Ugh unfortunately not really. Your best bet is to introspect the error object that is returned and see if myfunc and the number of arguments is mentioned.
So you'd do something like:
except TypeError, err:
if err.has_some_property or 'myfunc' in str(err):
fixit()
raise
you can do it by doing something like
>>> def f(x,y,z):
print (f(0))
>>> try:
f(0)
except TypeError as e:
print (e.__traceback__.tb_next is None)
True
>>> try:
f(0,1,2)
except TypeError as e:
print (e.__traceback__.tb_next is None)
False
but a better way should be to count the number of args of function and comparing with the number of args expected
len(inspect.getargspec(f).args) != len (args)
You can retrieve the traceback and look at its length. Try:
import traceback as tb
import sys
def a():
1/0
def b():
a()
def c():
b()
try:
a()
except:
print len(tb.extract_tb(sys.exc_traceback))
try:
b()
except:
print len(tb.extract_tb(sys.exc_traceback))
try:
c()
except:
print len(tb.extract_tb(sys.exc_traceback))
This prints
2
3
4
Well-written wrappers will preserve the function name, signature, etc, of the functions they wrap; however, if you have to support wrappers that don't, or if you have situations where you want to catch an error in a wrapper (not just the final wrapped function), then there is no general solution that will work.

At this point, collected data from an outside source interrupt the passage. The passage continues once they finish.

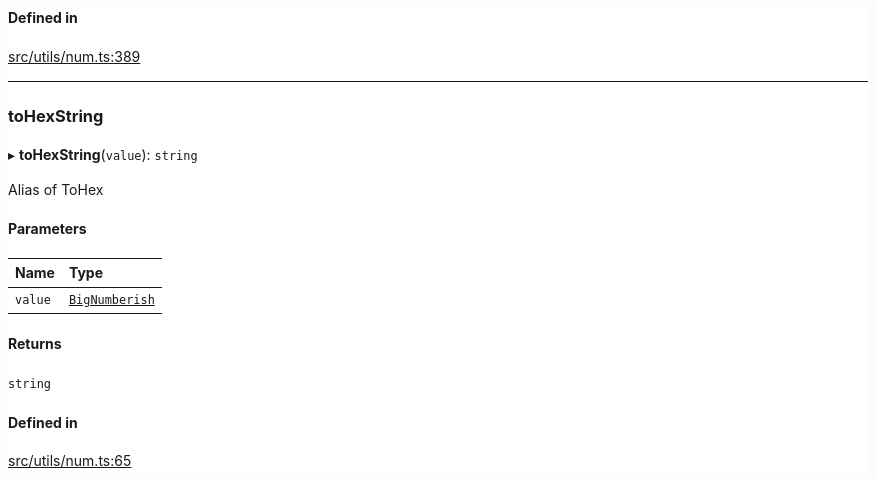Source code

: #### Defined in

[src/utils/num.ts:389](https://github.com/starknet-io/starknet.js/blob/v7.6.2/src/utils/num.ts#L389)

---

### toHexString

▸ **toHexString**(`value`): `string`

Alias of ToHex

#### Parameters

| Name    | Type                                    |
| :------ | :-------------------------------------- |
| `value` | [`BigNumberish`](types.md#bignumberish) |

#### Returns

`string`

#### Defined in

[src/utils/num.ts:65](https://github.com/starknet-io/starknet.js/blob/v7.6.2/src/utils/num.ts#L65)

I know this is an old post, but I stumbled with this question and later with a better answer. This answer depends on a new feature in python 3, Signature objects
With that feature you can write:
sig = inspect.signature(myfunc)
try:
sig.bind(*args)
except TypeError:
return fixit()
else:
f(*args)
Seems to me what you're trying to do is exactly the problem that exceptions are supposed to solve, ie where an exception will be caught somewhere in the call stack, so that there's no need to propagate errors upwards.
Instead, it sounds like you are trying to do error handling the C (non-exception handling) way, where the return value of a function indicates either no error (typically 0) or an error (non 0 value). So, I'd try just writing your function to return a value, and have the caller check for the return value.